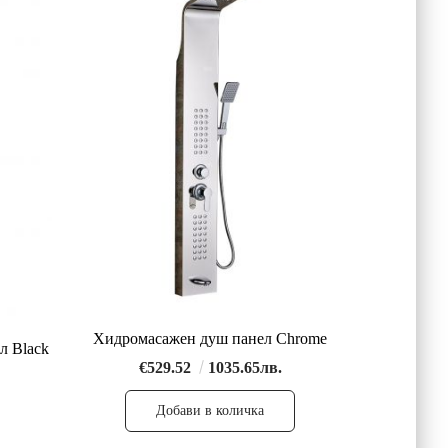
Хидромасажен душ панел Chrome
л Black
€529.52
1035.65лв.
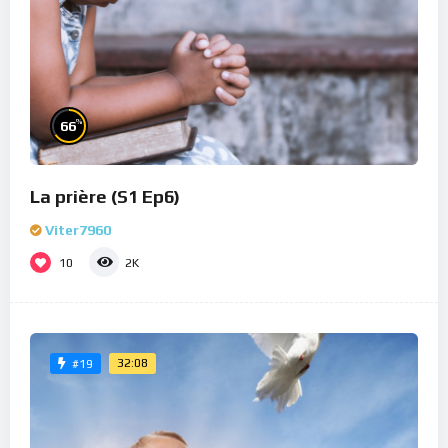
%
66
La prière (S1 Ep6)
Viter7960
10
2K
32:08
#19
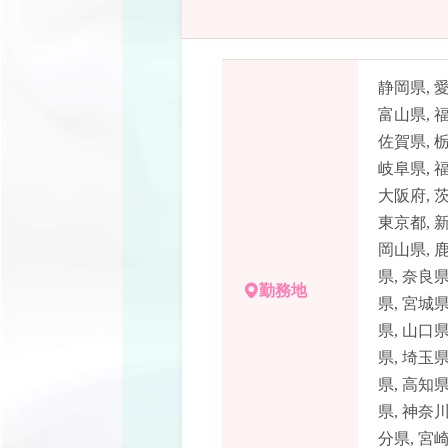
静岡県
,
富山県
,
佐賀県
,
岐阜県
,
大阪府
,
東京都
,
岡山県
,
県
,
奈良
勤務地
県
,
宮城
県
,
山口
県
,
埼玉
県
,
高知
県
,
神奈
分県
,
宮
========================================================================
Brief:
The records above are to be duplicated exactly, pictures left out.

Task output:
Хидромасажен душ панел Chrome
л Black
€529.52
1035.65лв.
%
66
La prière (S1 Ep6)
Viter7960
10
2K
32:08
#19
静岡県
,
富山県
,
佐賀県
,
岐阜県
,
大阪府
,
東京都
,
岡山県
,
県
,
奈良
勤務地
県
,
宮城
県
,
山口
県
,
埼玉
県
,
高知
県
,
神奈
分県
,
宮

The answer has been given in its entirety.